Apprenez-en davantage sur les perspectives de RSM sur l’économie et le marché intermédiaire.

Beaucoup, y compris notre équipe, ont plaidé en faveur d’un objectif d’inflation plus élevé et, par conséquent, d’un taux d’intérêt naturel, r-star.

Nous ne nous attendons pas à ce que la Fed modifie son objectif ex ante, car cela pourrait potentiellement saper les anticipations d’inflation. Il est plus probable que la Fed ajustera son taux cible uniquement ex post, comme elle l’a fait auparavant. Cette approche diminue également l’efficacité des orientations politiques prospectives.

L'indice MOVE

Le degré de volatilité du marché obligataire dépend en partie de l’ampleur des variations possibles des taux d’intérêt.

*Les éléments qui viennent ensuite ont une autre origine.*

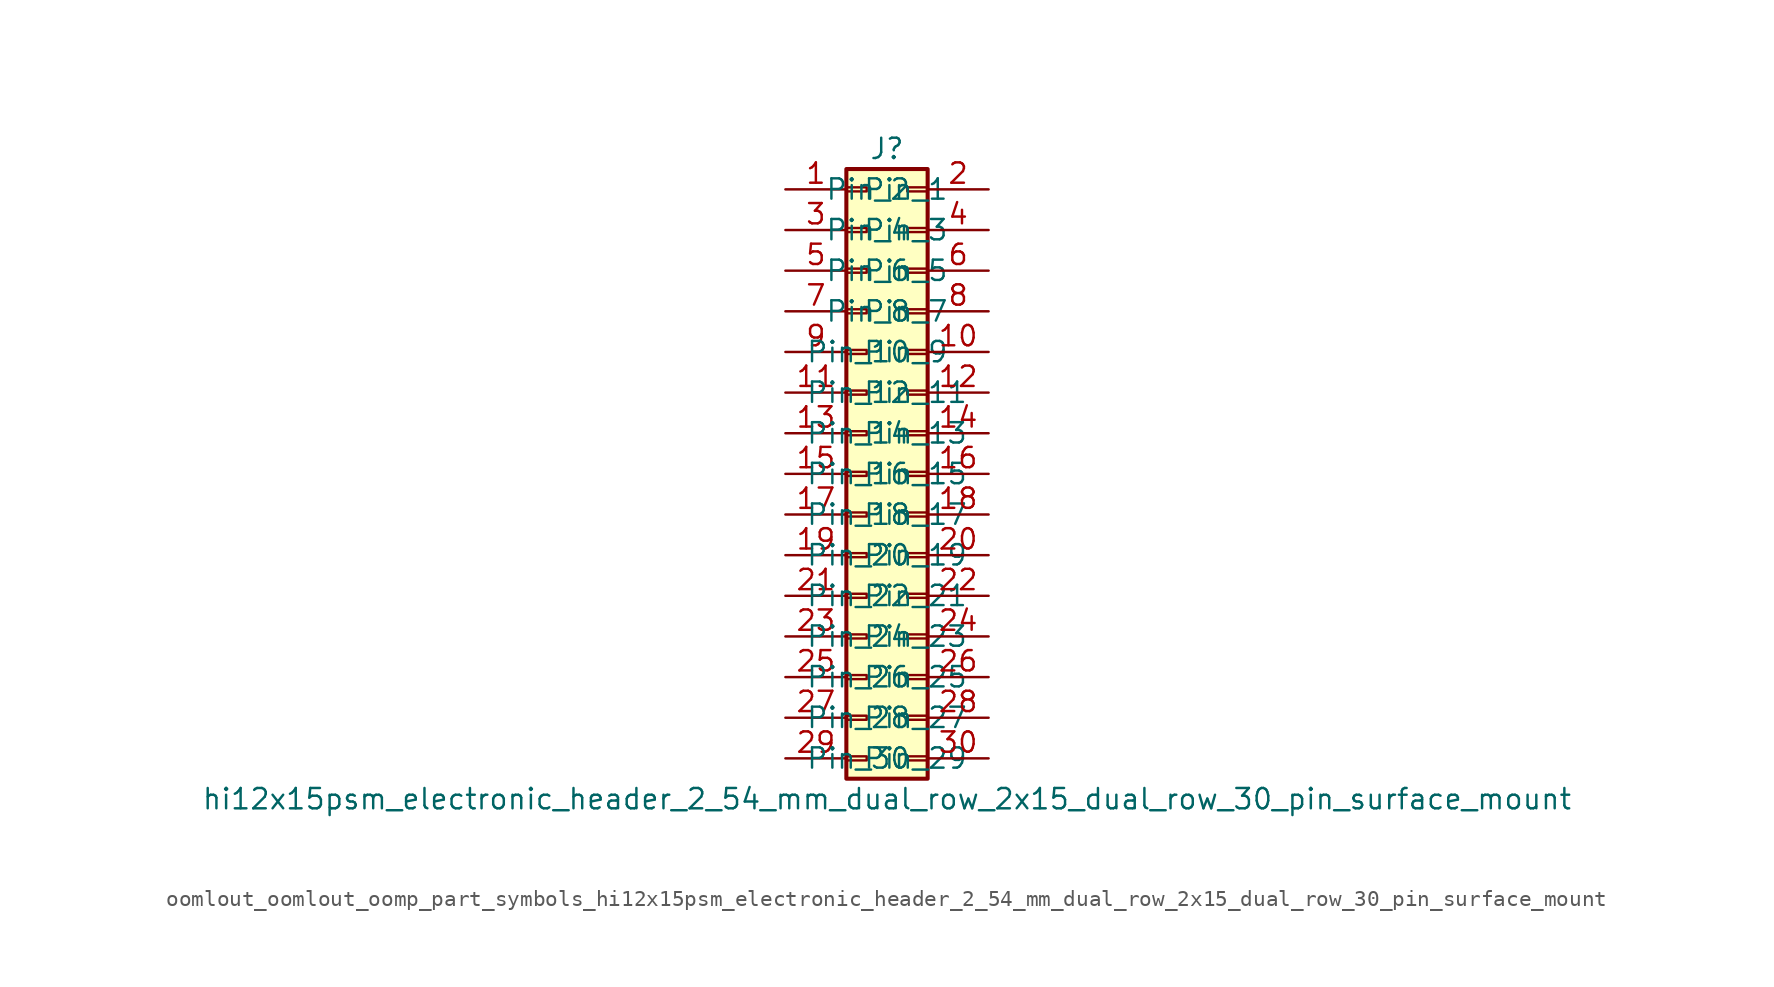
<source format=kicad_sym>
(kicad_symbol_lib
  (version 20220914)
  (generator kicad_symbol_editor)
  (symbol "oomlout_oomlout_oomp_part_symbols_hi12x15psm_electronic_header_2_54_mm_dual_row_2x15_dual_row_30_pin_surface_mount"
    (pin_names
      (offset 1.016))
    (property "Reference" "J"
      (at 1.27 20.32 0)
      (effects (font (size 1.27 1.27))))
    (property "Value" "hi12x15psm_electronic_header_2_54_mm_dual_row_2x15_dual_row_30_pin_surface_mount"
      (at 1.27 -20.32 0)
      (effects (font (size 1.27 1.27))))
    (symbol "oomlout_oomlout_oomp_part_symbols_hi12x15psm_electronic_header_2_54_mm_dual_row_2x15_dual_row_30_pin_surface_mount_1_1"
      (rectangle (start -1.27 -17.653) (end 0 -17.907) (stroke (width 0.152) (type default)) (fill (type none)))
      (rectangle (start -1.27 -15.113) (end 0 -15.367) (stroke (width 0.152) (type default)) (fill (type none)))
      (rectangle (start -1.27 -12.573) (end 0 -12.827) (stroke (width 0.152) (type default)) (fill (type none)))
      (rectangle (start -1.27 -10.033) (end 0 -10.287) (stroke (width 0.152) (type default)) (fill (type none)))
      (rectangle (start -1.27 -7.493) (end 0 -7.747) (stroke (width 0.152) (type default)) (fill (type none)))
      (rectangle (start -1.27 -4.953) (end 0 -5.207) (stroke (width 0.152) (type default)) (fill (type none)))
      (rectangle (start -1.27 -2.413) (end 0 -2.667) (stroke (width 0.152) (type default)) (fill (type none)))
      (rectangle (start -1.27 0.127) (end 0 -0.127) (stroke (width 0.152) (type default)) (fill (type none)))
      (rectangle (start -1.27 2.667) (end 0 2.413) (stroke (width 0.152) (type default)) (fill (type none)))
      (rectangle (start -1.27 5.207) (end 0 4.953) (stroke (width 0.152) (type default)) (fill (type none)))
      (rectangle (start -1.27 7.747) (end 0 7.493) (stroke (width 0.152) (type default)) (fill (type none)))
      (rectangle (start -1.27 10.287) (end 0 10.033) (stroke (width 0.152) (type default)) (fill (type none)))
      (rectangle (start -1.27 12.827) (end 0 12.573) (stroke (width 0.152) (type default)) (fill (type none)))
      (rectangle (start -1.27 15.367) (end 0 15.113) (stroke (width 0.152) (type default)) (fill (type none)))
      (rectangle (start -1.27 17.907) (end 0 17.653) (stroke (width 0.152) (type default)) (fill (type none)))
      (rectangle (start -1.27 19.05) (end 3.81 -19.05) (stroke (width 0.254) (type default)) (fill (type background)))
      (rectangle (start 3.81 -17.653) (end 2.54 -17.907) (stroke (width 0.152) (type default)) (fill (type none)))
      (rectangle (start 3.81 -15.113) (end 2.54 -15.367) (stroke (width 0.152) (type default)) (fill (type none)))
      (rectangle (start 3.81 -12.573) (end 2.54 -12.827) (stroke (width 0.152) (type default)) (fill (type none)))
      (rectangle (start 3.81 -10.033) (end 2.54 -10.287) (stroke (width 0.152) (type default)) (fill (type none)))
      (rectangle (start 3.81 -7.493) (end 2.54 -7.747) (stroke (width 0.152) (type default)) (fill (type none)))
      (rectangle (start 3.81 -4.953) (end 2.54 -5.207) (stroke (width 0.152) (type default)) (fill (type none)))
      (rectangle (start 3.81 -2.413) (end 2.54 -2.667) (stroke (width 0.152) (type default)) (fill (type none)))
      (rectangle (start 3.81 0.127) (end 2.54 -0.127) (stroke (width 0.152) (type default)) (fill (type none)))
      (rectangle (start 3.81 2.667) (end 2.54 2.413) (stroke (width 0.152) (type default)) (fill (type none)))
      (rectangle (start 3.81 5.207) (end 2.54 4.953) (stroke (width 0.152) (type default)) (fill (type none)))
      (rectangle (start 3.81 7.747) (end 2.54 7.493) (stroke (width 0.152) (type default)) (fill (type none)))
      (rectangle (start 3.81 10.287) (end 2.54 10.033) (stroke (width 0.152) (type default)) (fill (type none)))
      (rectangle (start 3.81 12.827) (end 2.54 12.573) (stroke (width 0.152) (type default)) (fill (type none)))
      (rectangle (start 3.81 15.367) (end 2.54 15.113) (stroke (width 0.152) (type default)) (fill (type none)))
      (rectangle (start 3.81 17.907) (end 2.54 17.653) (stroke (width 0.152) (type default)) (fill (type none)))
      (pin passive line (at -5.08 17.78 0) (length 3.81) (name "Pin_1" (effects (font (size 1.27 1.27)))) (number "1" (effects (font (size 1.27 1.27)))))
      (pin passive line (at 7.62 7.62 180) (length 3.81) (name "Pin_10" (effects (font (size 1.27 1.27)))) (number "10" (effects (font (size 1.27 1.27)))))
      (pin passive line (at -5.08 5.08 0) (length 3.81) (name "Pin_11" (effects (font (size 1.27 1.27)))) (number "11" (effects (font (size 1.27 1.27)))))
      (pin passive line (at 7.62 5.08 180) (length 3.81) (name "Pin_12" (effects (font (size 1.27 1.27)))) (number "12" (effects (font (size 1.27 1.27)))))
      (pin passive line (at -5.08 2.54 0) (length 3.81) (name "Pin_13" (effects (font (size 1.27 1.27)))) (number "13" (effects (font (size 1.27 1.27)))))
      (pin passive line (at 7.62 2.54 180) (length 3.81) (name "Pin_14" (effects (font (size 1.27 1.27)))) (number "14" (effects (font (size 1.27 1.27)))))
      (pin passive line (at -5.08 0 0) (length 3.81) (name "Pin_15" (effects (font (size 1.27 1.27)))) (number "15" (effects (font (size 1.27 1.27)))))
      (pin passive line (at 7.62 0 180) (length 3.81) (name "Pin_16" (effects (font (size 1.27 1.27)))) (number "16" (effects (font (size 1.27 1.27)))))
      (pin passive line (at -5.08 -2.54 0) (length 3.81) (name "Pin_17" (effects (font (size 1.27 1.27)))) (number "17" (effects (font (size 1.27 1.27)))))
      (pin passive line (at 7.62 -2.54 180) (length 3.81) (name "Pin_18" (effects (font (size 1.27 1.27)))) (number "18" (effects (font (size 1.27 1.27)))))
      (pin passive line (at -5.08 -5.08 0) (length 3.81) (name "Pin_19" (effects (font (size 1.27 1.27)))) (number "19" (effects (font (size 1.27 1.27)))))
      (pin passive line (at 7.62 17.78 180) (length 3.81) (name "Pin_2" (effects (font (size 1.27 1.27)))) (number "2" (effects (font (size 1.27 1.27)))))
      (pin passive line (at 7.62 -5.08 180) (length 3.81) (name "Pin_20" (effects (font (size 1.27 1.27)))) (number "20" (effects (font (size 1.27 1.27)))))
      (pin passive line (at -5.08 -7.62 0) (length 3.81) (name "Pin_21" (effects (font (size 1.27 1.27)))) (number "21" (effects (font (size 1.27 1.27)))))
      (pin passive line (at 7.62 -7.62 180) (length 3.81) (name "Pin_22" (effects (font (size 1.27 1.27)))) (number "22" (effects (font (size 1.27 1.27)))))
      (pin passive line (at -5.08 -10.16 0) (length 3.81) (name "Pin_23" (effects (font (size 1.27 1.27)))) (number "23" (effects (font (size 1.27 1.27)))))
      (pin passive line (at 7.62 -10.16 180) (length 3.81) (name "Pin_24" (effects (font (size 1.27 1.27)))) (number "24" (effects (font (size 1.27 1.27)))))
      (pin passive line (at -5.08 -12.7 0) (length 3.81) (name "Pin_25" (effects (font (size 1.27 1.27)))) (number "25" (effects (font (size 1.27 1.27)))))
      (pin passive line (at 7.62 -12.7 180) (length 3.81) (name "Pin_26" (effects (font (size 1.27 1.27)))) (number "26" (effects (font (size 1.27 1.27)))))
      (pin passive line (at -5.08 -15.24 0) (length 3.81) (name "Pin_27" (effects (font (size 1.27 1.27)))) (number "27" (effects (font (size 1.27 1.27)))))
      (pin passive line (at 7.62 -15.24 180) (length 3.81) (name "Pin_28" (effects (font (size 1.27 1.27)))) (number "28" (effects (font (size 1.27 1.27)))))
      (pin passive line (at -5.08 -17.78 0) (length 3.81) (name "Pin_29" (effects (font (size 1.27 1.27)))) (number "29" (effects (font (size 1.27 1.27)))))
      (pin passive line (at -5.08 15.24 0) (length 3.81) (name "Pin_3" (effects (font (size 1.27 1.27)))) (number "3" (effects (font (size 1.27 1.27)))))
      (pin passive line (at 7.62 -17.78 180) (length 3.81) (name "Pin_30" (effects (font (size 1.27 1.27)))) (number "30" (effects (font (size 1.27 1.27)))))
      (pin passive line (at 7.62 15.24 180) (length 3.81) (name "Pin_4" (effects (font (size 1.27 1.27)))) (number "4" (effects (font (size 1.27 1.27)))))
      (pin passive line (at -5.08 12.7 0) (length 3.81) (name "Pin_5" (effects (font (size 1.27 1.27)))) (number "5" (effects (font (size 1.27 1.27)))))
      (pin passive line (at 7.62 12.7 180) (length 3.81) (name "Pin_6" (effects (font (size 1.27 1.27)))) (number "6" (effects (font (size 1.27 1.27)))))
      (pin passive line (at -5.08 10.16 0) (length 3.81) (name "Pin_7" (effects (font (size 1.27 1.27)))) (number "7" (effects (font (size 1.27 1.27)))))
      (pin passive line (at 7.62 10.16 180) (length 3.81) (name "Pin_8" (effects (font (size 1.27 1.27)))) (number "8" (effects (font (size 1.27 1.27)))))
      (pin passive line (at -5.08 7.62 0) (length 3.81) (name "Pin_9" (effects (font (size 1.27 1.27)))) (number "9" (effects (font (size 1.27 1.27))))))))
</source>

Par exemple, les rendements des obligations à 10 ans ont connu une baisse séculaire, passant de près de 8 % au début des années 1990 à 1 % ou 2 % à l’époque des taux d’intérêt nuls au cours de la décennie qui a suivi la crise financière de 2008-2009. Les taux d’intérêt étant limités à des mouvements avec une fourchette étroite, la volatilité du marché obligataire a également été limitée de 2012 jusqu’à la pandémie et l’effondrement économique de 2020.

Déplacer l'index

Lorsque les taux d’intérêt fonctionnent dans des conditions politiques plus normales, le marché obligataire a plus de latitude pour réagir aux événements.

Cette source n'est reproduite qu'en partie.